OBJECTIVE ->
Recast each line of the records below as a Markdown table with the columns Row and Entry. Number the rows in order and leave out any blank lines.

------

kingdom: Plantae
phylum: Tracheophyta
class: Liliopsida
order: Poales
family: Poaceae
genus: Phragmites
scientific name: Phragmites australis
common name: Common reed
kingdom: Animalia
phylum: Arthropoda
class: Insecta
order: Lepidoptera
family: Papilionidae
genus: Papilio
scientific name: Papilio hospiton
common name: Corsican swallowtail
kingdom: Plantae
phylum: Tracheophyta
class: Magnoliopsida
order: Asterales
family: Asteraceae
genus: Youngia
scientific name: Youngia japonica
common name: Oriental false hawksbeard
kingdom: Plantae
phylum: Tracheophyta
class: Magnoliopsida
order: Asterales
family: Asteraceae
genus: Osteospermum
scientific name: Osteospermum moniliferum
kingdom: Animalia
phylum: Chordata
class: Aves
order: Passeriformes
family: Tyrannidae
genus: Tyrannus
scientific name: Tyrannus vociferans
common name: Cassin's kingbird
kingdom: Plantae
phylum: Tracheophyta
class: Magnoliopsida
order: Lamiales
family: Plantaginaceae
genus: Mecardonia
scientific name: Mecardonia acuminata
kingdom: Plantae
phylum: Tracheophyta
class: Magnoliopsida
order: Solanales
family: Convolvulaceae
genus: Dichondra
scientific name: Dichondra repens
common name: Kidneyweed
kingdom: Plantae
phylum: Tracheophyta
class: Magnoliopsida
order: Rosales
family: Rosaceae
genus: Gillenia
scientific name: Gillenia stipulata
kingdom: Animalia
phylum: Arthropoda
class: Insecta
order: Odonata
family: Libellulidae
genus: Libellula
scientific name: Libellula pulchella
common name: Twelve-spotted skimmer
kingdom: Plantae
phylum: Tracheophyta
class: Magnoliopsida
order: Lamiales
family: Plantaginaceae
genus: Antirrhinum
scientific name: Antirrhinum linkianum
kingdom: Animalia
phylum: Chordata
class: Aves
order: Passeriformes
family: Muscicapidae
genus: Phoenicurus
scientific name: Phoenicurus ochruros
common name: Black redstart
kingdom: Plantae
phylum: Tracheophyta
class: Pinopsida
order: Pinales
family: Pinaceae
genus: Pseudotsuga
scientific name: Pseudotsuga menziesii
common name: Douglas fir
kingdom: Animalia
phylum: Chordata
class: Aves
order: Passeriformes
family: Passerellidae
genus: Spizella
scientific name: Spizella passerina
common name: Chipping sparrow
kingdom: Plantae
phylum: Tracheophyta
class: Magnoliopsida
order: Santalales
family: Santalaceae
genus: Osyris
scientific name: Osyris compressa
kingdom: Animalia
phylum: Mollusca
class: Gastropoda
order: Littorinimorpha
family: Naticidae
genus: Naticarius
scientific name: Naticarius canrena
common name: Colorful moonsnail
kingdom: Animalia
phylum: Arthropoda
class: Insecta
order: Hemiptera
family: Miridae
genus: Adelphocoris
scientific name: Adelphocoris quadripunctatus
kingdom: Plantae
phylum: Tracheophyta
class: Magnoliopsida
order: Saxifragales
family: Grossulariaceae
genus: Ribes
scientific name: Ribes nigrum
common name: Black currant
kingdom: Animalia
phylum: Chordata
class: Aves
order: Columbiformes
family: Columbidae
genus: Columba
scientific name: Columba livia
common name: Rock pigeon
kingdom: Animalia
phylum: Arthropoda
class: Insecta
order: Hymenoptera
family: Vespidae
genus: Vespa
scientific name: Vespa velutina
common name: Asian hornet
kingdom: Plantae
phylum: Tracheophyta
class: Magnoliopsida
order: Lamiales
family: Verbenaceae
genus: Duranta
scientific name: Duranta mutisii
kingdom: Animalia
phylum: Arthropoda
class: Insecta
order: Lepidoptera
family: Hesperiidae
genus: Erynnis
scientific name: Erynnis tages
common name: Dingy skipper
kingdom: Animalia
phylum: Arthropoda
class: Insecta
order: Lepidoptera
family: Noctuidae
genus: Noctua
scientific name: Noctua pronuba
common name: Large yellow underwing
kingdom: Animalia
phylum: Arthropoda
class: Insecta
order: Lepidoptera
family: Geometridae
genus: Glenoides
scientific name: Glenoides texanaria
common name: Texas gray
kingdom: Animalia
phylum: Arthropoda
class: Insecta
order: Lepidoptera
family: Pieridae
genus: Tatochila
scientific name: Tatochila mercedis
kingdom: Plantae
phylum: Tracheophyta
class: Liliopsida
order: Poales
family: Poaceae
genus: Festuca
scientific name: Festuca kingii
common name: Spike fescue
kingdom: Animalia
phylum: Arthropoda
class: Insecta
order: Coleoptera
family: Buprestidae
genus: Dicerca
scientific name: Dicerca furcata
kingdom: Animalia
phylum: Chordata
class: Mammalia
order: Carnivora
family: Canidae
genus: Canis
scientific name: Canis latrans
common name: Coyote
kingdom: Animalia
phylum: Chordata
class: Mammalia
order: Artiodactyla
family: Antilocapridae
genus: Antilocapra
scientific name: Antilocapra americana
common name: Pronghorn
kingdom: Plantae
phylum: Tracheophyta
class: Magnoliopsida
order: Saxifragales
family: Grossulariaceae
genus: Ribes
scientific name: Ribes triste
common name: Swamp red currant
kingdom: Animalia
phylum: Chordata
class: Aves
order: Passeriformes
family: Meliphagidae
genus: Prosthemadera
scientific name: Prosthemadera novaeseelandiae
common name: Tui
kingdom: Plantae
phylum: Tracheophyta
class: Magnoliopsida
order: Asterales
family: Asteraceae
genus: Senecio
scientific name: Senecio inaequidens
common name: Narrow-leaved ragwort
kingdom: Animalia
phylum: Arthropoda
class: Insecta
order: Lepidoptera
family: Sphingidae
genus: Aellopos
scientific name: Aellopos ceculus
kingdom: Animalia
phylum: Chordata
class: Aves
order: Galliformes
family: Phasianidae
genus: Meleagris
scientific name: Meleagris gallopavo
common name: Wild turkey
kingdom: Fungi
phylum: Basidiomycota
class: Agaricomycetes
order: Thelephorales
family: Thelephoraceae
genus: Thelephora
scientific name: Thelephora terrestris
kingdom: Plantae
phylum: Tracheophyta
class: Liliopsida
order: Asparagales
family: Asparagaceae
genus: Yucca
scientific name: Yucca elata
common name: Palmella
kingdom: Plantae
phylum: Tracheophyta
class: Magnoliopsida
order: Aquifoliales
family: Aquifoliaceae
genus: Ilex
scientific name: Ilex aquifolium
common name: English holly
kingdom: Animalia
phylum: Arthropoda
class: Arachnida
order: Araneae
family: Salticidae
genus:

------

REPLY ->
| Row | Entry |
|---|---|
| 1 | kingdom: Plantae |
| 2 | phylum: Tracheophyta |
| 3 | class: Liliopsida |
| 4 | order: Poales |
| 5 | family: Poaceae |
| 6 | genus: Phragmites |
| 7 | scientific name: Phragmites australis |
| 8 | common name: Common reed |
| 9 | kingdom: Animalia |
| 10 | phylum: Arthropoda |
| 11 | class: Insecta |
| 12 | order: Lepidoptera |
| 13 | family: Papilionidae |
| 14 | genus: Papilio |
| 15 | scientific name: Papilio hospiton |
| 16 | common name: Corsican swallowtail |
| 17 | kingdom: Plantae |
| 18 | phylum: Tracheophyta |
| 19 | class: Magnoliopsida |
| 20 | order: Asterales |
| 21 | family: Asteraceae |
| 22 | genus: Youngia |
| 23 | scientific name: Youngia japonica |
| 24 | common name: Oriental false hawksbeard |
| 25 | kingdom: Plantae |
| 26 | phylum: Tracheophyta |
| 27 | class: Magnoliopsida |
| 28 | order: Asterales |
| 29 | family: Asteraceae |
| 30 | genus: Osteospermum |
| 31 | scientific name: Osteospermum moniliferum |
| 32 | kingdom: Animalia |
| 33 | phylum: Chordata |
| 34 | class: Aves |
| 35 | order: Passeriformes |
| 36 | family: Tyrannidae |
| 37 | genus: Tyrannus |
| 38 | scientific name: Tyrannus vociferans |
| 39 | common name: Cassin's kingbird |
| 40 | kingdom: Plantae |
| 41 | phylum: Tracheophyta |
| 42 | class: Magnoliopsida |
| 43 | order: Lamiales |
| 44 | family: Plantaginaceae |
| 45 | genus: Mecardonia |
| 46 | scientific name: Mecardonia acuminata |
| 47 | kingdom: Plantae |
| 48 | phylum: Tracheophyta |
| 49 | class: Magnoliopsida |
| 50 | order: Solanales |
| 51 | family: Convolvulaceae |
| 52 | genus: Dichondra |
| 53 | scientific name: Dichondra repens |
| 54 | common name: Kidneyweed |
| 55 | kingdom: Plantae |
| 56 | phylum: Tracheophyta |
| 57 | class: Magnoliopsida |
| 58 | order: Rosales |
| 59 | family: Rosaceae |
| 60 | genus: Gillenia |
| 61 | scientific name: Gillenia stipulata |
| 62 | kingdom: Animalia |
| 63 | phylum: Arthropoda |
| 64 | class: Insecta |
| 65 | order: Odonata |
| 66 | family: Libellulidae |
| 67 | genus: Libellula |
| 68 | scientific name: Libellula pulchella |
| 69 | common name: Twelve-spotted skimmer |
| 70 | kingdom: Plantae |
| 71 | phylum: Tracheophyta |
| 72 | class: Magnoliopsida |
| 73 | order: Lamiales |
| 74 | family: Plantaginaceae |
| 75 | genus: Antirrhinum |
| 76 | scientific name: Antirrhinum linkianum |
| 77 | kingdom: Animalia |
| 78 | phylum: Chordata |
| 79 | class: Aves |
| 80 | order: Passeriformes |
| 81 | family: Muscicapidae |
| 82 | genus: Phoenicurus |
| 83 | scientific name: Phoenicurus ochruros |
| 84 | common name: Black redstart |
| 85 | kingdom: Plantae |
| 86 | phylum: Tracheophyta |
| 87 | class: Pinopsida |
| 88 | order: Pinales |
| 89 | family: Pinaceae |
| 90 | genus: Pseudotsuga |
| 91 | scientific name: Pseudotsuga menziesii |
| 92 | common name: Douglas fir |
| 93 | kingdom: Animalia |
| 94 | phylum: Chordata |
| 95 | class: Aves |
| 96 | order: Passeriformes |
| 97 | family: Passerellidae |
| 98 | genus: Spizella |
| 99 | scientific name: Spizella passerina |
| 100 | common name: Chipping sparrow |
| 101 | kingdom: Plantae |
| 102 | phylum: Tracheophyta |
| 103 | class: Magnoliopsida |
| 104 | order: Santalales |
| 105 | family: Santalaceae |
| 106 | genus: Osyris |
| 107 | scientific name: Osyris compressa |
| 108 | kingdom: Animalia |
| 109 | phylum: Mollusca |
| 110 | class: Gastropoda |
| 111 | order: Littorinimorpha |
| 112 | family: Naticidae |
| 113 | genus: Naticarius |
| 114 | scientific name: Naticarius canrena |
| 115 | common name: Colorful moonsnail |
| 116 | kingdom: Animalia |
| 117 | phylum: Arthropoda |
| 118 | class: Insecta |
| 119 | order: Hemiptera |
| 120 | family: Miridae |
| 121 | genus: Adelphocoris |
| 122 | scientific name: Adelphocoris quadripunctatus |
| 123 | kingdom: Plantae |
| 124 | phylum: Tracheophyta |
| 125 | class: Magnoliopsida |
| 126 | order: Saxifragales |
| 127 | family: Grossulariaceae |
| 128 | genus: Ribes |
| 129 | scientific name: Ribes nigrum |
| 130 | common name: Black currant |
| 131 | kingdom: Animalia |
| 132 | phylum: Chordata |
| 133 | class: Aves |
| 134 | order: Columbiformes |
| 135 | family: Columbidae |
| 136 | genus: Columba |
| 137 | scientific name: Columba livia |
| 138 | common name: Rock pigeon |
| 139 | kingdom: Animalia |
| 140 | phylum: Arthropoda |
| 141 | class: Insecta |
| 142 | order: Hymenoptera |
| 143 | family: Vespidae |
| 144 | genus: Vespa |
| 145 | scientific name: Vespa velutina |
| 146 | common name: Asian hornet |
| 147 | kingdom: Plantae |
| 148 | phylum: Tracheophyta |
| 149 | class: Magnoliopsida |
| 150 | order: Lamiales |
| 151 | family: Verbenaceae |
| 152 | genus: Duranta |
| 153 | scientific name: Duranta mutisii |
| 154 | kingdom: Animalia |
| 155 | phylum: Arthropoda |
| 156 | class: Insecta |
| 157 | order: Lepidoptera |
| 158 | family: Hesperiidae |
| 159 | genus: Erynnis |
| 160 | scientific name: Erynnis tages |
| 161 | common name: Dingy skipper |
| 162 | kingdom: Animalia |
| 163 | phylum: Arthropoda |
| 164 | class: Insecta |
| 165 | order: Lepidoptera |
| 166 | family: Noctuidae |
| 167 | genus: Noctua |
| 168 | scientific name: Noctua pronuba |
| 169 | common name: Large yellow underwing |
| 170 | kingdom: Animalia |
| 171 | phylum: Arthropoda |
| 172 | class: Insecta |
| 173 | order: Lepidoptera |
| 174 | family: Geometridae |
| 175 | genus: Glenoides |
| 176 | scientific name: Glenoides texanaria |
| 177 | common name: Texas gray |
| 178 | kingdom: Animalia |
| 179 | phylum: Arthropoda |
| 180 | class: Insecta |
| 181 | order: Lepidoptera |
| 182 | family: Pieridae |
| 183 | genus: Tatochila |
| 184 | scientific name: Tatochila mercedis |
| 185 | kingdom: Plantae |
| 186 | phylum: Tracheophyta |
| 187 | class: Liliopsida |
| 188 | order: Poales |
| 189 | family: Poaceae |
| 190 | genus: Festuca |
| 191 | scientific name: Festuca kingii |
| 192 | common name: Spike fescue |
| 193 | kingdom: Animalia |
| 194 | phylum: Arthropoda |
| 195 | class: Insecta |
| 196 | order: Coleoptera |
| 197 | family: Buprestidae |
| 198 | genus: Dicerca |
| 199 | scientific name: Dicerca furcata |
| 200 | kingdom: Animalia |
| 201 | phylum: Chordata |
| 202 | class: Mammalia |
| 203 | order: Carnivora |
| 204 | family: Canidae |
| 205 | genus: Canis |
| 206 | scientific name: Canis latrans |
| 207 | common name: Coyote |
| 208 | kingdom: Animalia |
| 209 | phylum: Chordata |
| 210 | class: Mammalia |
| 211 | order: Artiodactyla |
| 212 | family: Antilocapridae |
| 213 | genus: Antilocapra |
| 214 | scientific name: Antilocapra americana |
| 215 | common name: Pronghorn |
| 216 | kingdom: Plantae |
| 217 | phylum: Tracheophyta |
| 218 | class: Magnoliopsida |
| 219 | order: Saxifragales |
| 220 | family: Grossulariaceae |
| 221 | genus: Ribes |
| 222 | scientific name: Ribes triste |
| 223 | common name: Swamp red currant |
| 224 | kingdom: Animalia |
| 225 | phylum: Chordata |
| 226 | class: Aves |
| 227 | order: Passeriformes |
| 228 | family: Meliphagidae |
| 229 | genus: Prosthemadera |
| 230 | scientific name: Prosthemadera novaeseelandiae |
| 231 | common name: Tui |
| 232 | kingdom: Plantae |
| 233 | phylum: Tracheophyta |
| 234 | class: Magnoliopsida |
| 235 | order: Asterales |
| 236 | family: Asteraceae |
| 237 | genus: Senecio |
| 238 | scientific name: Senecio inaequidens |
| 239 | common name: Narrow-leaved ragwort |
| 240 | kingdom: Animalia |
| 241 | phylum: Arthropoda |
| 242 | class: Insecta |
| 243 | order: Lepidoptera |
| 244 | family: Sphingidae |
| 245 | genus: Aellopos |
| 246 | scientific name: Aellopos ceculus |
| 247 | kingdom: Animalia |
| 248 | phylum: Chordata |
| 249 | class: Aves |
| 250 | order: Galliformes |
| 251 | family: Phasianidae |
| 252 | genus: Meleagris |
| 253 | scientific name: Meleagris gallopavo |
| 254 | common name: Wild turkey |
| 255 | kingdom: Fungi |
| 256 | phylum: Basidiomycota |
| 257 | class: Agaricomycetes |
| 258 | order: Thelephorales |
| 259 | family: Thelephoraceae |
| 260 | genus: Thelephora |
| 261 | scientific name: Thelephora terrestris |
| 262 | kingdom: Plantae |
| 263 | phylum: Tracheophyta |
| 264 | class: Liliopsida |
| 265 | order: Asparagales |
| 266 | family: Asparagaceae |
| 267 | genus: Yucca |
| 268 | scientific name: Yucca elata |
| 269 | common name: Palmella |
| 270 | kingdom: Plantae |
| 271 | phylum: Tracheophyta |
| 272 | class: Magnoliopsida |
| 273 | order: Aquifoliales |
| 274 | family: Aquifoliaceae |
| 275 | genus: Ilex |
| 276 | scientific name: Ilex aquifolium |
| 277 | common name: English holly |
| 278 | kingdom: Animalia |
| 279 | phylum: Arthropoda |
| 280 | class: Arachnida |
| 281 | order: Araneae |
| 282 | family: Salticidae |
| 283 | genus: |